Law could lead to imprisonment of amateur videographers and Web site operators who publish their images
By Peter Sayer, IDG News Service (March 06, 2007)
The French Constitutional Council has approved a law that criminalizes the filming or broadcasting of acts of violence by people other than professional journalists. The law could lead to the imprisonment of eyewitnesses who film acts of police violence, or operators of Web sites publishing the images, one French civil liberties group warned on Tuesday.
The council chose an unfortunate anniversary to publish its decision approving the law, which came exactly 16 years after Los Angeles police officers beating Rodney King were filmed by amateur videographer George Holliday in the night of March 3, 1991. The officers' acquittal at the end on April 29, 1992 sparked riots in Los Angeles.
If Holliday were to film a similar scene of violence in France today, he could end up in prison as a result of the new law, said Pascal Cohet, a spokesman for French online civil liberties group Odebi. And anyone publishing such images could face up to five years in prison and a fine of (E);75,000 ($98,537), potentially a harsher sentence than that for committing the violent act.
Senators and members of the National Assembly had asked the council to rule on the constitutionality of six articles of the Law relating to the prevention of delinquency. The articles dealt with information sharing by social workers, and reduced sentences for minors. The council recommended one minor change, to reconcile conflicting amendments voted in parliament.
The law, proposed by Minister of the Interior Nicolas Sarkozy, is intended to clamp down on a wide range of public order offenses. During parliamentary debate of the law, government representatives said the offense of filming or distributing films of acts of violence targets the practice of "happy slapping," in which a violent attack is filmed by an accomplice, typically with a camera phone, for the amusement of the attacker's friends.
The broad drafting of the law so as to criminalize the activities of citizen journalists unrelated to the perpetrators of violent acts is no accident, but rather a deliberate decision by the authorities, said Cohet. He is concerned that the law, and others still being debated, will lead to the creation of a parallel judicial system controlling the publication of information on the Internet.

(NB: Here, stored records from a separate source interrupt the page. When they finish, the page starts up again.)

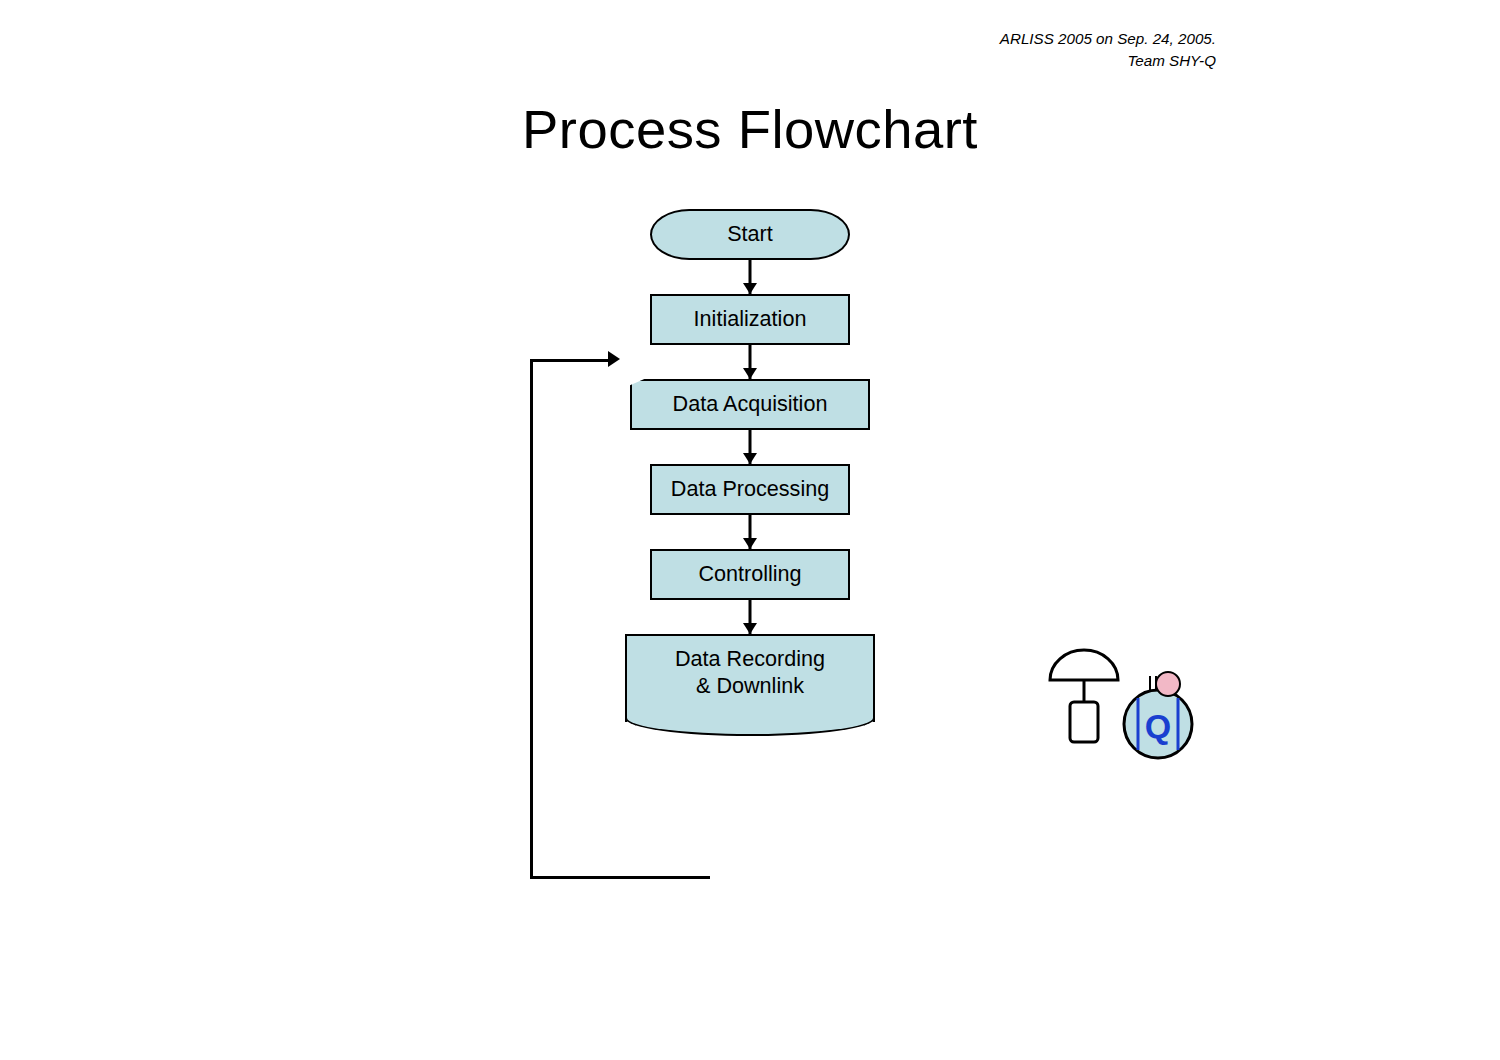ARLISS 2005 on Sep. 24, 2005.
Team SHY-Q
Process Flowchart
Start
Initialization
Data Acquisition
Data Processing
Controlling
Data Recording
& Downlink
Q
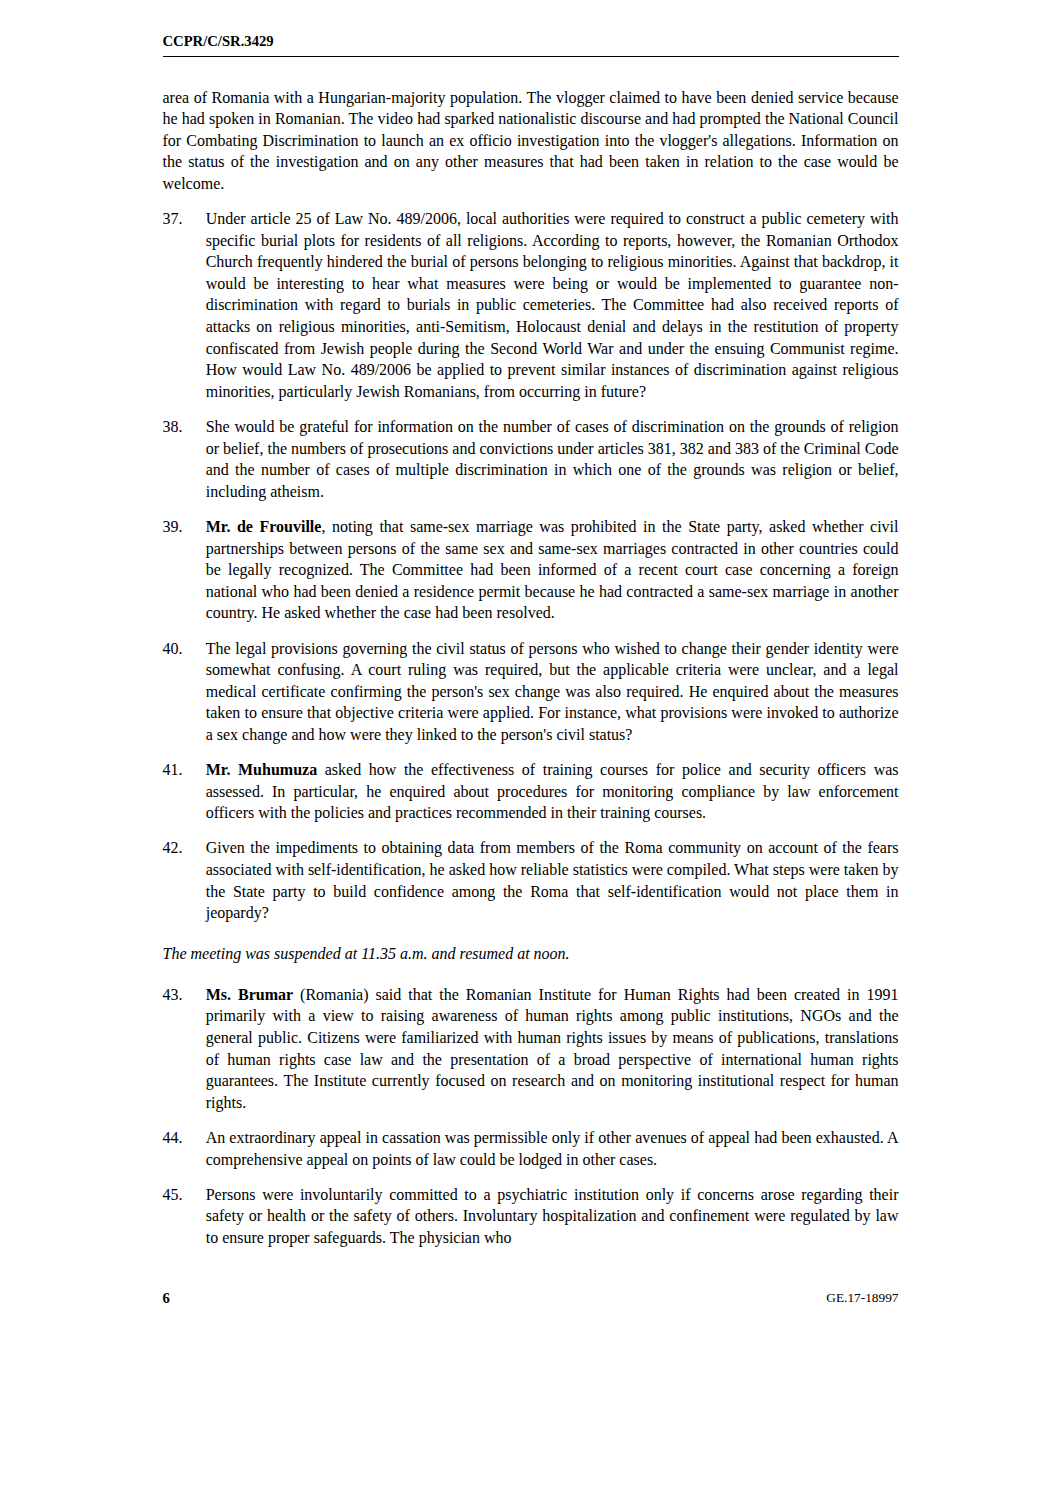CCPR/C/SR.3429
area of Romania with a Hungarian-majority population. The vlogger claimed to have been denied service because he had spoken in Romanian. The video had sparked nationalistic discourse and had prompted the National Council for Combating Discrimination to launch an ex officio investigation into the vlogger's allegations. Information on the status of the investigation and on any other measures that had been taken in relation to the case would be welcome.
37.
Under article 25 of Law No. 489/2006, local authorities were required to construct a public cemetery with specific burial plots for residents of all religions. According to reports, however, the Romanian Orthodox Church frequently hindered the burial of persons belonging to religious minorities. Against that backdrop, it would be interesting to hear what measures were being or would be implemented to guarantee non-discrimination with regard to burials in public cemeteries. The Committee had also received reports of attacks on religious minorities, anti-Semitism, Holocaust denial and delays in the restitution of property confiscated from Jewish people during the Second World War and under the ensuing Communist regime. How would Law No. 489/2006 be applied to prevent similar instances of discrimination against religious minorities, particularly Jewish Romanians, from occurring in future?
38.
She would be grateful for information on the number of cases of discrimination on the grounds of religion or belief, the numbers of prosecutions and convictions under articles 381, 382 and 383 of the Criminal Code and the number of cases of multiple discrimination in which one of the grounds was religion or belief, including atheism.
39.
Mr. de Frouville, noting that same-sex marriage was prohibited in the State party, asked whether civil partnerships between persons of the same sex and same-sex marriages contracted in other countries could be legally recognized. The Committee had been informed of a recent court case concerning a foreign national who had been denied a residence permit because he had contracted a same-sex marriage in another country. He asked whether the case had been resolved.
40.
The legal provisions governing the civil status of persons who wished to change their gender identity were somewhat confusing. A court ruling was required, but the applicable criteria were unclear, and a legal medical certificate confirming the person's sex change was also required. He enquired about the measures taken to ensure that objective criteria were applied. For instance, what provisions were invoked to authorize a sex change and how were they linked to the person's civil status?
41.
Mr. Muhumuza asked how the effectiveness of training courses for police and security officers was assessed. In particular, he enquired about procedures for monitoring compliance by law enforcement officers with the policies and practices recommended in their training courses.
42.
Given the impediments to obtaining data from members of the Roma community on account of the fears associated with self-identification, he asked how reliable statistics were compiled. What steps were taken by the State party to build confidence among the Roma that self-identification would not place them in jeopardy?
The meeting was suspended at 11.35 a.m. and resumed at noon.
43.
Ms. Brumar (Romania) said that the Romanian Institute for Human Rights had been created in 1991 primarily with a view to raising awareness of human rights among public institutions, NGOs and the general public. Citizens were familiarized with human rights issues by means of publications, translations of human rights case law and the presentation of a broad perspective of international human rights guarantees. The Institute currently focused on research and on monitoring institutional respect for human rights.
44.
An extraordinary appeal in cassation was permissible only if other avenues of appeal had been exhausted. A comprehensive appeal on points of law could be lodged in other cases.
45.
Persons were involuntarily committed to a psychiatric institution only if concerns arose regarding their safety or health or the safety of others. Involuntary hospitalization and confinement were regulated by law to ensure proper safeguards. The physician who
6
GE.17-18997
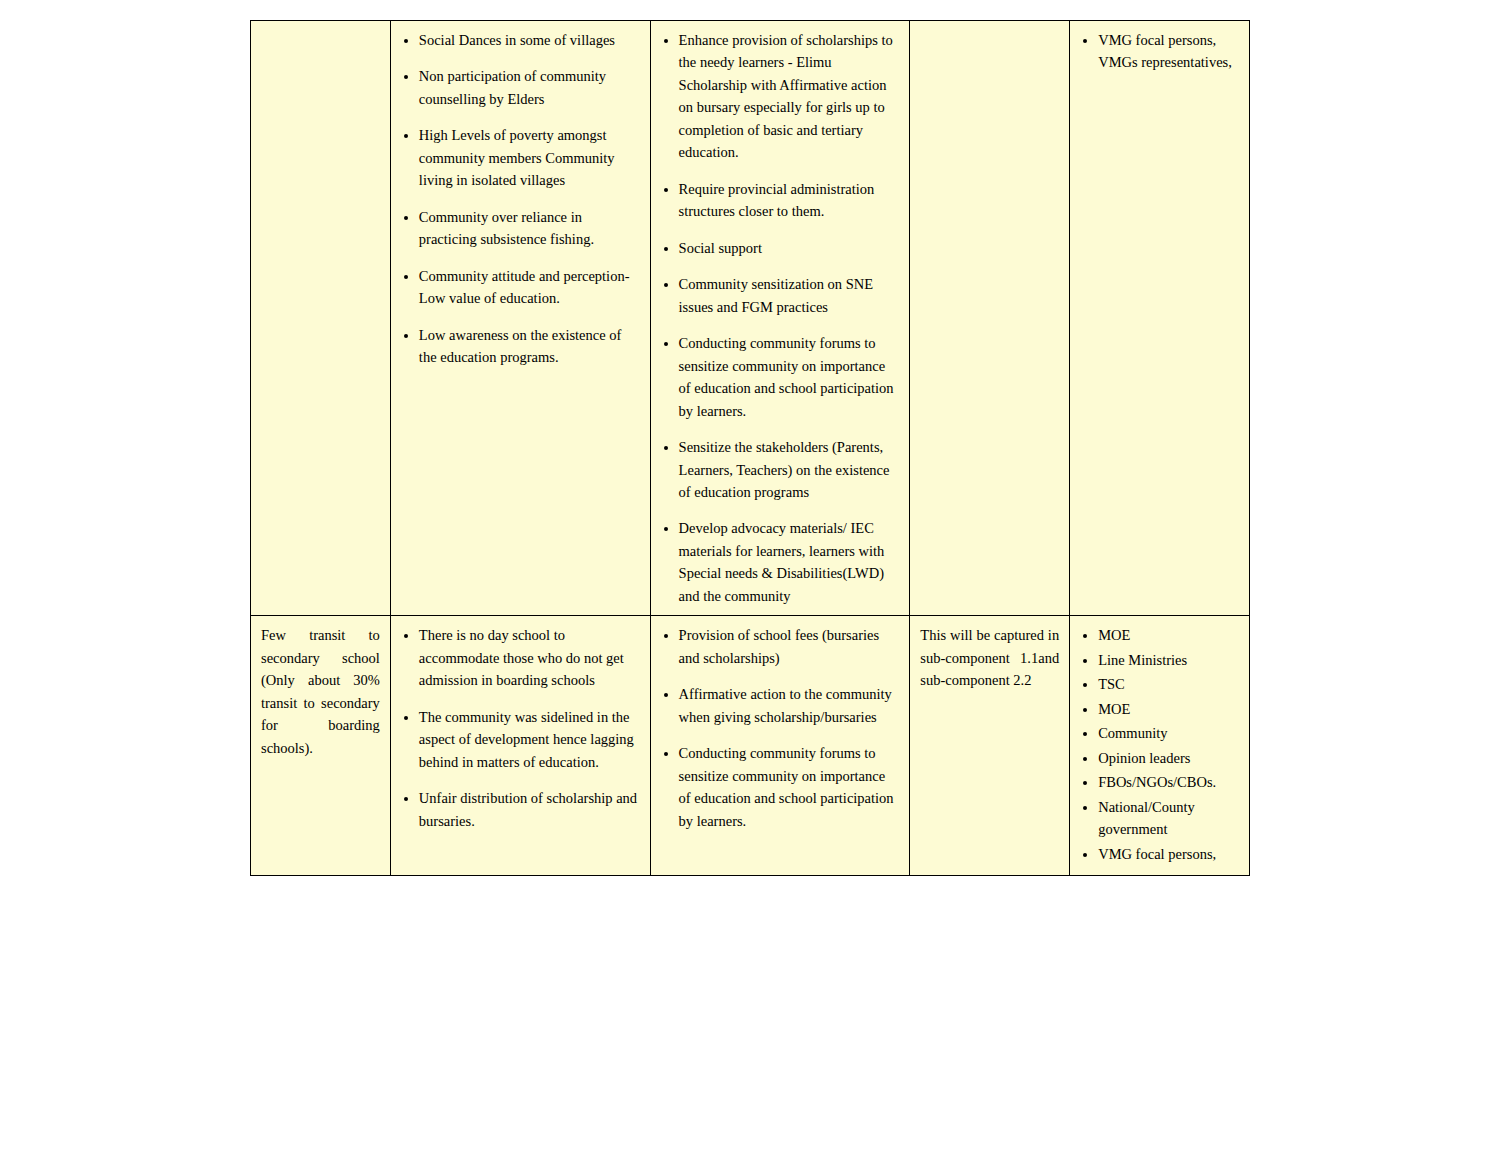| | Social Dances in some of villages Non participation of community counselling by Elders High Levels of poverty amongst community members Community living in isolated villages Community over reliance in practicing subsistence fishing. Community attitude and perception- Low value of education. Low awareness on the existence of the education programs. | Enhance provision of scholarships to the needy learners - Elimu Scholarship with Affirmative action on bursary especially for girls up to completion of basic and tertiary education. Require provincial administration structures closer to them. Social support Community sensitization on SNE issues and FGM practices Conducting community forums to sensitize community on importance of education and school participation by learners. Sensitize the stakeholders (Parents, Learners, Teachers) on the existence of education programs Develop advocacy materials/ IEC materials for learners, learners with Special needs & Disabilities(LWD) and the community | | VMG focal persons, VMGs representatives, |
| Few transit to secondary school (Only about 30% transit to secondary for boarding schools). | There is no day school to accommodate those who do not get admission in boarding schools The community was sidelined in the aspect of development hence lagging behind in matters of education. Unfair distribution of scholarship and bursaries. | Provision of school fees (bursaries and scholarships) Affirmative action to the community when giving scholarship/bursaries Conducting community forums to sensitize community on importance of education and school participation by learners. | This will be captured in sub-component 1.1and sub-component 2.2 | MOE Line Ministries TSC MOE Community Opinion leaders FBOs/NGOs/CBOs. National/County government VMG focal persons, |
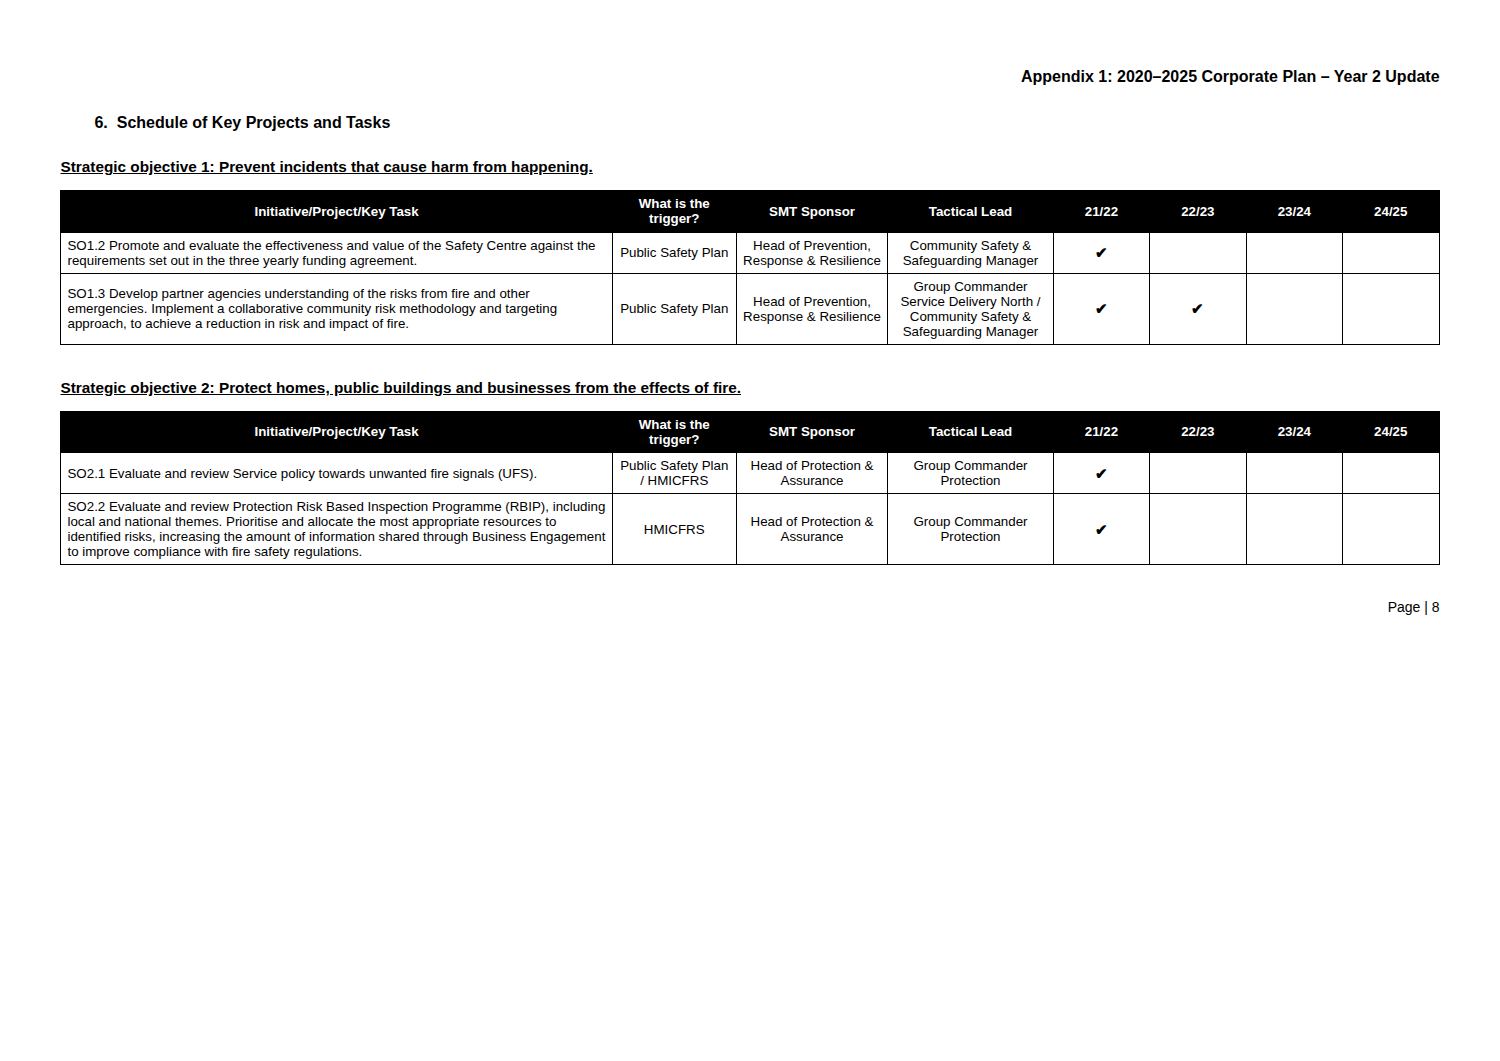Appendix 1: 2020–2025 Corporate Plan – Year 2 Update
6. Schedule of Key Projects and Tasks
Strategic objective 1: Prevent incidents that cause harm from happening.
| Initiative/Project/Key Task | What is the trigger? | SMT Sponsor | Tactical Lead | 21/22 | 22/23 | 23/24 | 24/25 |
| --- | --- | --- | --- | --- | --- | --- | --- |
| SO1.2 Promote and evaluate the effectiveness and value of the Safety Centre against the requirements set out in the three yearly funding agreement. | Public Safety Plan | Head of Prevention, Response & Resilience | Community Safety & Safeguarding Manager | ✔ | | | |
| SO1.3 Develop partner agencies understanding of the risks from fire and other emergencies. Implement a collaborative community risk methodology and targeting approach, to achieve a reduction in risk and impact of fire. | Public Safety Plan | Head of Prevention, Response & Resilience | Group Commander Service Delivery North / Community Safety & Safeguarding Manager | ✔ | ✔ | | |
Strategic objective 2: Protect homes, public buildings and businesses from the effects of fire.
| Initiative/Project/Key Task | What is the trigger? | SMT Sponsor | Tactical Lead | 21/22 | 22/23 | 23/24 | 24/25 |
| --- | --- | --- | --- | --- | --- | --- | --- |
| SO2.1 Evaluate and review Service policy towards unwanted fire signals (UFS). | Public Safety Plan / HMICFRS | Head of Protection & Assurance | Group Commander Protection | ✔ | | | |
| SO2.2 Evaluate and review Protection Risk Based Inspection Programme (RBIP), including local and national themes. Prioritise and allocate the most appropriate resources to identified risks, increasing the amount of information shared through Business Engagement to improve compliance with fire safety regulations. | HMICFRS | Head of Protection & Assurance | Group Commander Protection | ✔ | | | |
Page | 8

The government has also proposed a certification system for Web sites, blog hosters, mobile-phone operators and Internet service providers, identifying them as government-approved sources of information if they adhere to certain rules. The journalists' organization Reporters Without Borders, which campaigns for a free press, has warned that such a system could lead to excessive self censorship as organizations worried about losing their certification suppress certain stories.